[INFORMATION SHOWN — start]
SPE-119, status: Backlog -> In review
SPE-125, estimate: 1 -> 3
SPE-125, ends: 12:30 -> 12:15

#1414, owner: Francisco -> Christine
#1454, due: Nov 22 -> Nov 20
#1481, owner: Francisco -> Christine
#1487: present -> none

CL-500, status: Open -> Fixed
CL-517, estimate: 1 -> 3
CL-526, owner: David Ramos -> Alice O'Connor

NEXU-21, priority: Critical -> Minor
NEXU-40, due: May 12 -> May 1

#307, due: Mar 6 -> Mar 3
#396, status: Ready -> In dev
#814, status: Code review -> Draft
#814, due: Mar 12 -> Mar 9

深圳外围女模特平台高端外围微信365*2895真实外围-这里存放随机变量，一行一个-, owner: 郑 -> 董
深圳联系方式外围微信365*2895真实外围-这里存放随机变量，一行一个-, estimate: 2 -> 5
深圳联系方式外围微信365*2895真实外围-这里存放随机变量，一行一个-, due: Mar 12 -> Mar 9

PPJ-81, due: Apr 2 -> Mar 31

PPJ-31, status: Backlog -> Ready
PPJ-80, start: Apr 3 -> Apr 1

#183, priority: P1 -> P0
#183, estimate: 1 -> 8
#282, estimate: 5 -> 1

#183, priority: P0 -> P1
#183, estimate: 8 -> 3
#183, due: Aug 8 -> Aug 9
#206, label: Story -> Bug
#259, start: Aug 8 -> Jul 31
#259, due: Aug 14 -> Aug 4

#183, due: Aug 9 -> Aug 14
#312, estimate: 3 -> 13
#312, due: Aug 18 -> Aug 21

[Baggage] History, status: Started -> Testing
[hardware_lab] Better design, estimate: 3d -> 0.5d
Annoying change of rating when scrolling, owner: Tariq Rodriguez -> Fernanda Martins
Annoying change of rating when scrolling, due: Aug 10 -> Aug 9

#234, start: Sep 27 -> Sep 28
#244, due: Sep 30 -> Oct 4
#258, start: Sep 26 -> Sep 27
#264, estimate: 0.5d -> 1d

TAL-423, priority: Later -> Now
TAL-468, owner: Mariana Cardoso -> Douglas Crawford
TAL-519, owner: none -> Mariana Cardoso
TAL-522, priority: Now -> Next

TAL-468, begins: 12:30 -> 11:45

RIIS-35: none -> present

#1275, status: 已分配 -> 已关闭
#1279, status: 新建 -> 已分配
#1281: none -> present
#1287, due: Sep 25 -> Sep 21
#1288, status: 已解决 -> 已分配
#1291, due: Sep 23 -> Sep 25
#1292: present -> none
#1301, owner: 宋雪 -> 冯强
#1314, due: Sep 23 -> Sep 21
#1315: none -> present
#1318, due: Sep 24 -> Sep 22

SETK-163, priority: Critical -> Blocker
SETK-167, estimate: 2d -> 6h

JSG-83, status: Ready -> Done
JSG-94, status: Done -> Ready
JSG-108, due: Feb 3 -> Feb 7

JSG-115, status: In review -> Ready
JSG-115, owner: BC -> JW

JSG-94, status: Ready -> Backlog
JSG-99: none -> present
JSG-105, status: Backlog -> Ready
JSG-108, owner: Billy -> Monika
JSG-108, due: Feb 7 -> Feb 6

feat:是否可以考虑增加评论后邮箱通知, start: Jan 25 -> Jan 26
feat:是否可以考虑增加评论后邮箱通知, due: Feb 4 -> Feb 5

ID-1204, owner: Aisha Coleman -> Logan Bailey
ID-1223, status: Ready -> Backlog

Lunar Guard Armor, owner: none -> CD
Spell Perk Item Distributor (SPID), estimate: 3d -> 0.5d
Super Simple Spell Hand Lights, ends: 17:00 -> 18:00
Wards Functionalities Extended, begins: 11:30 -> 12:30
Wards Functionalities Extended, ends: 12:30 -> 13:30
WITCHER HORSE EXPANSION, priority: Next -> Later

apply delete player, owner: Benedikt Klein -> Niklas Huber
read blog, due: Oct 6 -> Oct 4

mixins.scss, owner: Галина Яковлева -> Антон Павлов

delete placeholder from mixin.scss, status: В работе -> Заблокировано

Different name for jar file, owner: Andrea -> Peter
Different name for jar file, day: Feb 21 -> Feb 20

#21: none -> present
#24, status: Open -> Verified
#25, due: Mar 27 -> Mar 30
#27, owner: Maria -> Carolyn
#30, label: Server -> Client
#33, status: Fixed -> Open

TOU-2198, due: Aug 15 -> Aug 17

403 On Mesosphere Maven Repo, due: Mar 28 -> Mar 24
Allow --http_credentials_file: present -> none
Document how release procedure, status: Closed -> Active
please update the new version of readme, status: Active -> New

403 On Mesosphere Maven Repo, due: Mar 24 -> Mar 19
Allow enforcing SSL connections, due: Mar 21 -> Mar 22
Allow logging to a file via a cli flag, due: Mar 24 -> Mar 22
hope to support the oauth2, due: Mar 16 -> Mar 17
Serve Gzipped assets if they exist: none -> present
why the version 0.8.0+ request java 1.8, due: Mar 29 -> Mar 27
[INFORMATION SHOWN — finish]
Output only an exact transcription of the lines above from the one with "#1314, due: Sep 23 -> Sep 21" up to and including the one with "JSG-108, due: Feb 3 -> Feb 7".

#1314, due: Sep 23 -> Sep 21
#1315: none -> present
#1318, due: Sep 24 -> Sep 22

SETK-163, priority: Critical -> Blocker
SETK-167, estimate: 2d -> 6h

JSG-83, status: Ready -> Done
JSG-94, status: Done -> Ready
JSG-108, due: Feb 3 -> Feb 7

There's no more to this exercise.